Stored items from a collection

========================================

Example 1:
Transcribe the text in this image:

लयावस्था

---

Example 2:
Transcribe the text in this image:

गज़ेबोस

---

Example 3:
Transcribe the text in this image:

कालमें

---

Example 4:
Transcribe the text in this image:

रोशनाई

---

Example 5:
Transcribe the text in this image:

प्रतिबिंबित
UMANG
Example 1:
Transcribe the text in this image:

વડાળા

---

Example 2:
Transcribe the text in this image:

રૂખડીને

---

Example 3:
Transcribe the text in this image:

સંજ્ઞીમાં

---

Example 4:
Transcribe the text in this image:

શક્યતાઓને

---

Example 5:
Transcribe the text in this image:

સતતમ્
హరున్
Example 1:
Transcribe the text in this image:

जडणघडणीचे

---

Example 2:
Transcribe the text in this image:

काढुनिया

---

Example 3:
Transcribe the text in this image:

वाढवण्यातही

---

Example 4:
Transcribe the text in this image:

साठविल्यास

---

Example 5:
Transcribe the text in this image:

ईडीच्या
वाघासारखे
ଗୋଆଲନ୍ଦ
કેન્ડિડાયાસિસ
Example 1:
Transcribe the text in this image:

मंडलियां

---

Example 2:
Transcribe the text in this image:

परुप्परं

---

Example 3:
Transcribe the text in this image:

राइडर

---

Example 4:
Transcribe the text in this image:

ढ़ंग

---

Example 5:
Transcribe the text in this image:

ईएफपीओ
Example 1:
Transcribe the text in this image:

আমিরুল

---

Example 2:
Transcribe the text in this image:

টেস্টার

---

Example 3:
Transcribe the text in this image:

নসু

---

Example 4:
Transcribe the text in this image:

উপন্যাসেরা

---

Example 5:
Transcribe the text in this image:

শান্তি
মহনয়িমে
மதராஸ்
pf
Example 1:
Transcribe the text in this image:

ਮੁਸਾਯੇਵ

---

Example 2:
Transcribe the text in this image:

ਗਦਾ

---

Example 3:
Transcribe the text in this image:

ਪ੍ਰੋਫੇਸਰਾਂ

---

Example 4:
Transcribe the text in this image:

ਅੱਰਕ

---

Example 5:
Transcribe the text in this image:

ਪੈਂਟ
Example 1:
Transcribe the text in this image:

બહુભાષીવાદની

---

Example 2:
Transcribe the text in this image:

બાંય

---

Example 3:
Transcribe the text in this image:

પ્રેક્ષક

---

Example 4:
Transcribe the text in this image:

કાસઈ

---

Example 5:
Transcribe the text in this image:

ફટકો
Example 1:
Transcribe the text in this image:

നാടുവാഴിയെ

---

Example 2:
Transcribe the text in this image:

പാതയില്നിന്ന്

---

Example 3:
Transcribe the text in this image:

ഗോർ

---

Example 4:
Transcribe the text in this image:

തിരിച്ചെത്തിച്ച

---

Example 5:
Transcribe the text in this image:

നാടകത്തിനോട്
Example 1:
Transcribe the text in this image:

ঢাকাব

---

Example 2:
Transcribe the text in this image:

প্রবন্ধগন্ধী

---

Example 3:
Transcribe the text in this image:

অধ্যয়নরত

========================================

# Exercise instructions
Print the records once more, exactly as written.

# Exercise result
Example 1:
Transcribe the text in this image:

लयावस्था

---

Example 2:
Transcribe the text in this image:

गज़ेबोस

---

Example 3:
Transcribe the text in this image:

कालमें

---

Example 4:
Transcribe the text in this image:

रोशनाई

---

Example 5:
Transcribe the text in this image:

प्रतिबिंबित
UMANG
Example 1:
Transcribe the text in this image:

વડાળા

---

Example 2:
Transcribe the text in this image:

રૂખડીને

---

Example 3:
Transcribe the text in this image:

સંજ્ઞીમાં

---

Example 4:
Transcribe the text in this image:

શક્યતાઓને

---

Example 5:
Transcribe the text in this image:

સતતમ્
హరున్
Example 1:
Transcribe the text in this image:

जडणघडणीचे

---

Example 2:
Transcribe the text in this image:

काढुनिया

---

Example 3:
Transcribe the text in this image:

वाढवण्यातही

---

Example 4:
Transcribe the text in this image:

साठविल्यास

---

Example 5:
Transcribe the text in this image:

ईडीच्या
वाघासारखे
ଗୋଆଲନ୍ଦ
કેન્ડિડાયાસિસ
Example 1:
Transcribe the text in this image:

मंडलियां

---

Example 2:
Transcribe the text in this image:

परुप्परं

---

Example 3:
Transcribe the text in this image:

राइडर

---

Example 4:
Transcribe the text in this image:

ढ़ंग

---

Example 5:
Transcribe the text in this image:

ईएफपीओ
Example 1:
Transcribe the text in this image:

আমিরুল

---

Example 2:
Transcribe the text in this image:

টেস্টার

---

Example 3:
Transcribe the text in this image:

নসু

---

Example 4:
Transcribe the text in this image:

উপন্যাসেরা

---

Example 5:
Transcribe the text in this image:

শান্তি
মহনয়িমে
மதராஸ்
pf
Example 1:
Transcribe the text in this image:

ਮੁਸਾਯੇਵ

---

Example 2:
Transcribe the text in this image:

ਗਦਾ

---

Example 3:
Transcribe the text in this image:

ਪ੍ਰੋਫੇਸਰਾਂ

---

Example 4:
Transcribe the text in this image:

ਅੱਰਕ

---

Example 5:
Transcribe the text in this image:

ਪੈਂਟ
Example 1:
Transcribe the text in this image:

બહુભાષીવાદની

---

Example 2:
Transcribe the text in this image:

બાંય

---

Example 3:
Transcribe the text in this image:

પ્રેક્ષક

---

Example 4:
Transcribe the text in this image:

કાસઈ

---

Example 5:
Transcribe the text in this image:

ફટકો
Example 1:
Transcribe the text in this image:

നാടുവാഴിയെ

---

Example 2:
Transcribe the text in this image:

പാതയില്നിന്ന്

---

Example 3:
Transcribe the text in this image:

ഗോർ

---

Example 4:
Transcribe the text in this image:

തിരിച്ചെത്തിച്ച

---

Example 5:
Transcribe the text in this image:

നാടകത്തിനോട്
Example 1:
Transcribe the text in this image:

ঢাকাব

---

Example 2:
Transcribe the text in this image:

প্রবন্ধগন্ধী

---

Example 3:
Transcribe the text in this image:

অধ্যয়নরত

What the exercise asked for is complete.